__Dokumentausschnitt__.
▬▬▬▬▬▬
Ein ähnliches Bild zeigt sich auch in den neuen Bundesländern: Dort kamen männliche Auszubildende im Durchschnitt auf 692 Euro, während ihre Kolleginnen nur 642 Euro erhielten. Dabei betonen die AutorInnen des Datenreports erneut, dass die abweichenden Vergütungsunterschiede ausschließlich aus der unterschiedlichen Verteilung von männlichen und weiblichen Auszubildenden auf die Berufe resultieren 22. Die Daten des Berufsbildungsberichtes stützen somit die Ergebnisse des Ausbildungsreports, der bereits in den vergangenen Jahren aufgezeigt hat, dass junge Frauen häufiger in Berufen mit niedrigeren Ausbildungsvergütungen ausgebildet werden als junge Männer und somit hinsichtlich der Vergütung strukturell benachteiligt sind.
▬▬▬▬▬▬
[Bilder dargestellter Daten]
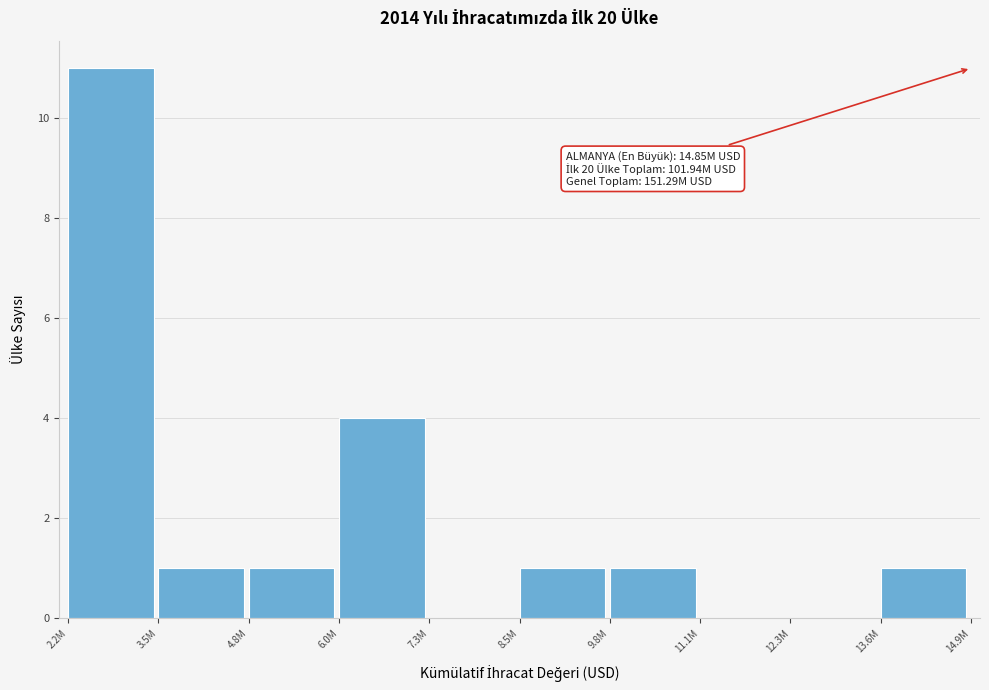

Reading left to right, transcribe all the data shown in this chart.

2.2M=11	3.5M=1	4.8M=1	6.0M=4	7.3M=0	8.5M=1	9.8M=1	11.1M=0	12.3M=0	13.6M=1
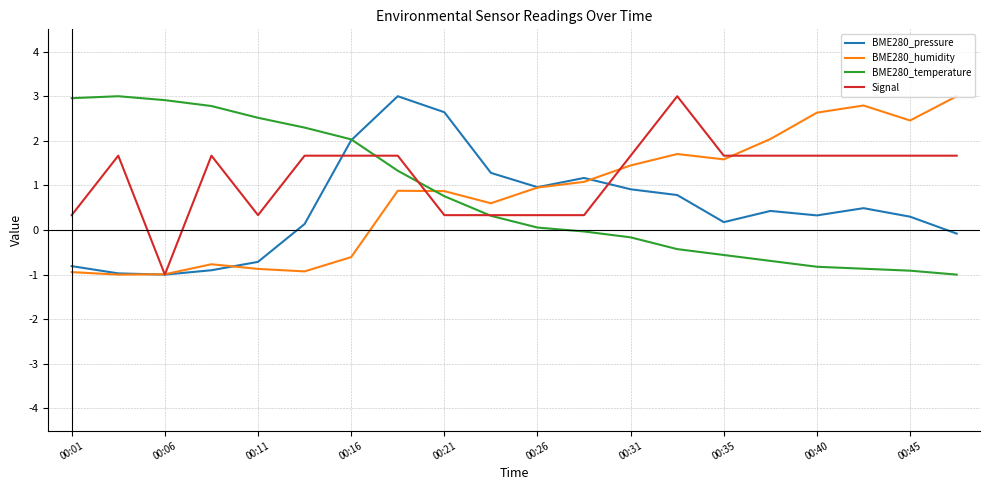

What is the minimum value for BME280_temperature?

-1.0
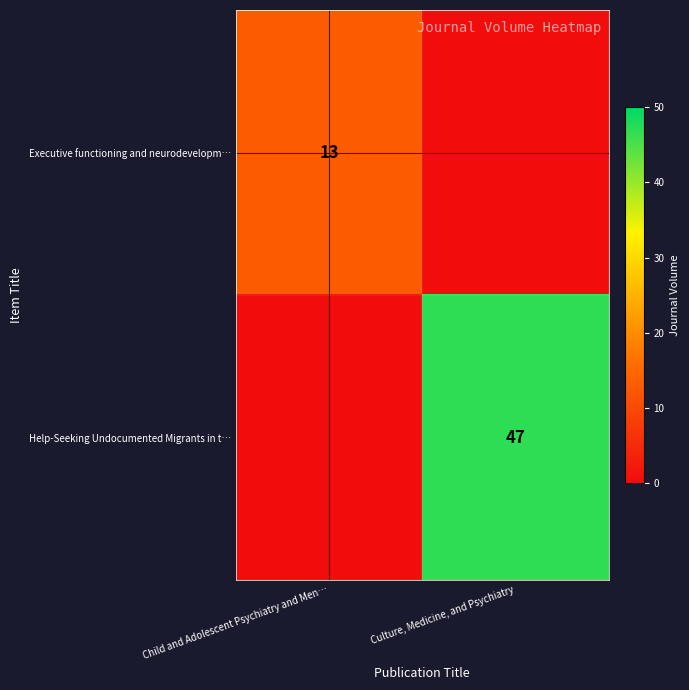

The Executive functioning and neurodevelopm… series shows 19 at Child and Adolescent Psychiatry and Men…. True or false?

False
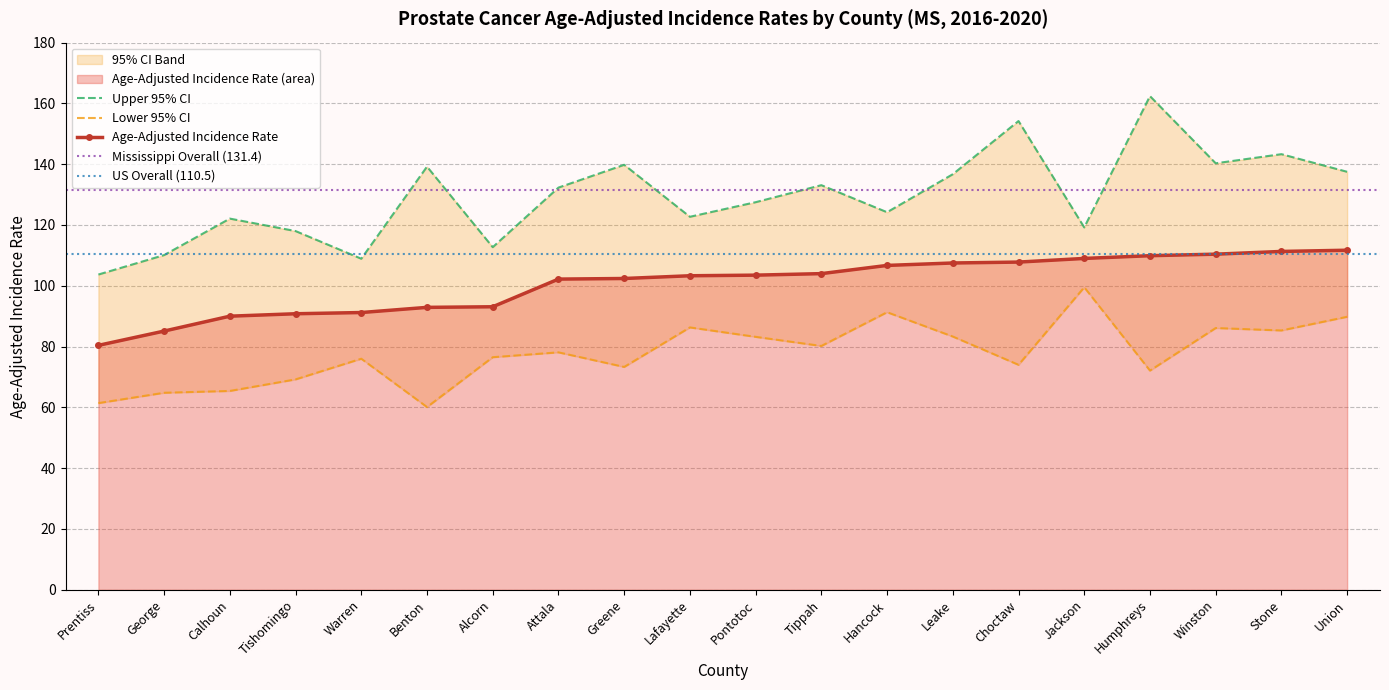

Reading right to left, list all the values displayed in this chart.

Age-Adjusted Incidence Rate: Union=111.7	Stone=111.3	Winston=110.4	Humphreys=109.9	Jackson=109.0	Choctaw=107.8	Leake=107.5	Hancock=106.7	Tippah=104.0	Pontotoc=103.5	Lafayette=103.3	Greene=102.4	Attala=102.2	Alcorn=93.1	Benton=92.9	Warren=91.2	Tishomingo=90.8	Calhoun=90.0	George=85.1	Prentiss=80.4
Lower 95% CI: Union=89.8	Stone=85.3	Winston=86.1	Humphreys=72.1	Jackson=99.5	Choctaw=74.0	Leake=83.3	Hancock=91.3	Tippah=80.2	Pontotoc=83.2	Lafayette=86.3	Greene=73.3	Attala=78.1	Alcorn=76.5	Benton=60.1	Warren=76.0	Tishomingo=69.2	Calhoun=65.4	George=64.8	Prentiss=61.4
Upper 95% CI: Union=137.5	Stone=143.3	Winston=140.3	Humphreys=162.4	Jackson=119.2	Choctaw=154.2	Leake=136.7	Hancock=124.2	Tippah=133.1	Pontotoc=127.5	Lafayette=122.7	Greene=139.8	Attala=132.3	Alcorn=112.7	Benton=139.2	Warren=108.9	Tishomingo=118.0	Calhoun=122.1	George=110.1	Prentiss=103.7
▬▬▬▬▬▬
__Zu erledigende Aufgaben__.
A – Benennen Sie in der gesamten Auflistung der Diagrammbilder „chart“ in „graph“ um, und geben Sie die Auflistung sonst unverändert wieder. Die Bilder lassen Sie dabei weg.
B – Setzen Sie den Textausschnitt über die Ausbildungsvergütungen junger Frauen und Männer im Anschluss an seinen letzten Satz fort.
Die Auflistung steht in keinem Zusammenhang mit dem Textausschnitt.

__Schriftliche Antworten__.
A –
Reading left to right, transcribe all the data shown in this graph.

2.2M=11	3.5M=1	4.8M=1	6.0M=4	7.3M=0	8.5M=1	9.8M=1	11.1M=0	12.3M=0	13.6M=1

What is the minimum value for BME280_temperature?

-1.0

The Executive functioning and neurodevelopm… series shows 19 at Child and Adolescent Psychiatry and Men…. True or false?

False

Reading right to left, list all the values displayed in this graph.

Age-Adjusted Incidence Rate: Union=111.7	Stone=111.3	Winston=110.4	Humphreys=109.9	Jackson=109.0	Choctaw=107.8	Leake=107.5	Hancock=106.7	Tippah=104.0	Pontotoc=103.5	Lafayette=103.3	Greene=102.4	Attala=102.2	Alcorn=93.1	Benton=92.9	Warren=91.2	Tishomingo=90.8	Calhoun=90.0	George=85.1	Prentiss=80.4
Lower 95% CI: Union=89.8	Stone=85.3	Winston=86.1	Humphreys=72.1	Jackson=99.5	Choctaw=74.0	Leake=83.3	Hancock=91.3	Tippah=80.2	Pontotoc=83.2	Lafayette=86.3	Greene=73.3	Attala=78.1	Alcorn=76.5	Benton=60.1	Warren=76.0	Tishomingo=69.2	Calhoun=65.4	George=64.8	Prentiss=61.4
Upper 95% CI: Union=137.5	Stone=143.3	Winston=140.3	Humphreys=162.4	Jackson=119.2	Choctaw=154.2	Leake=136.7	Hancock=124.2	Tippah=133.1	Pontotoc=127.5	Lafayette=122.7	Greene=139.8	Attala=132.3	Alcorn=112.7	Benton=139.2	Warren=108.9	Tishomingo=118.0	Calhoun=122.1	George=110.1	Prentiss=103.7

B –
Noch immer gibt es aber strukturelle Unterschiede zwischen männlich bzw. weiblich dominierten Berufsgruppen.
So leisten Auszubildende in den weiblich dominierten Berufen häufiger Überstunden als in den männlich dominierten, der Unterschied (40,5 Prozent zu 35,8 Prozent) ist wieder deutlicher ausgefallen als im Jahr zuvor (38,4 Prozent zu 36,3 Prozent). Noch deutlicher gestalten sich die Unterschiede bei der Regelung des Überstundenausgleichs. Drei Viertel der Auszubildenden in den überwiegend von Männern favorisierten Berufen können die Überstunden mit Freizeit ausgleichen oder bekommen die mehr geleistete Arbeit bezahlt. In den überwiegend weiblich geprägten Berufen trifft dies nur für die Hälfte der Auszubildenden zu. Lediglich 8,9 Prozent der Auszubildenden in den männlich dominierten Berufen gaben an, keinen Überstundenausgleich zu erhalten. Bei den hauptsächlich weiblich geprägten Ausbildungsberufen traf dies für 29 Prozent der Befragten zu.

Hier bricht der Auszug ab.